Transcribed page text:
=-=-=-=-=
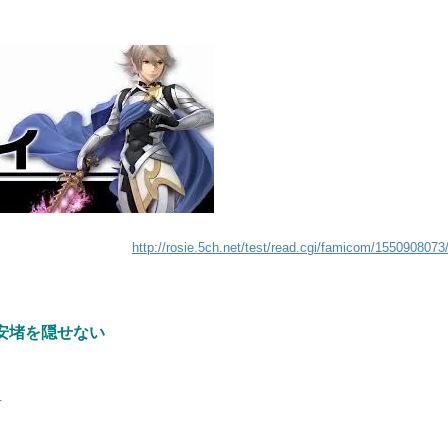
http://rosie.5ch.net/test/read.cgi/famicom/1550908073
安堵を隠せない
4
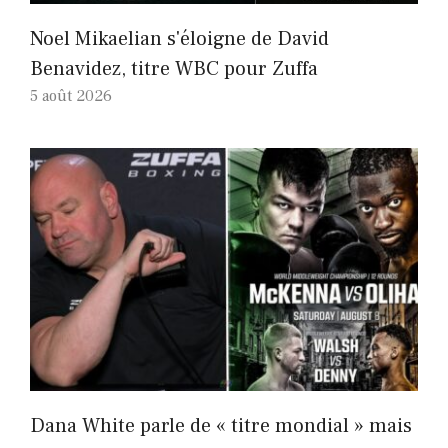
Noel Mikaelian s'éloigne de David
Benavidez, titre WBC pour Zuffa
5 août 2026
Dana White parle de « titre mondial » mais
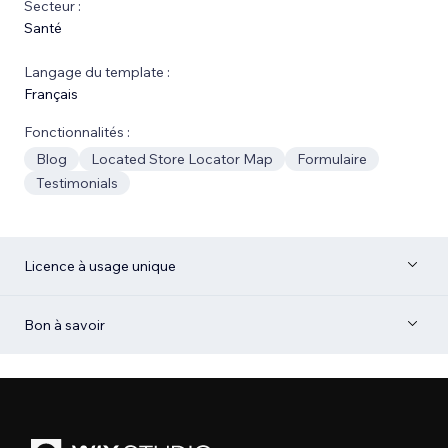
Secteur :
Santé
Langage du template :
Français
Fonctionnalités :
Blog
Located Store Locator Map
Formulaire
Testimonials
Licence à usage unique
Bon à savoir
=-=-=-=-=
PROBLEM REQUIREMENTS:
Output the text lines of every item above, reproducing each one verbatim and omitting the pictures.

THE COMPLETED TASK:
http://rosie.5ch.net/test/read.cgi/famicom/1550908073
安堵を隠せない
4
Noel Mikaelian s'éloigne de David
Benavidez, titre WBC pour Zuffa
5 août 2026
Dana White parle de « titre mondial » mais
Secteur :
Santé
Langage du template :
Français
Fonctionnalités :
Blog
Located Store Locator Map
Formulaire
Testimonials
Licence à usage unique
Bon à savoir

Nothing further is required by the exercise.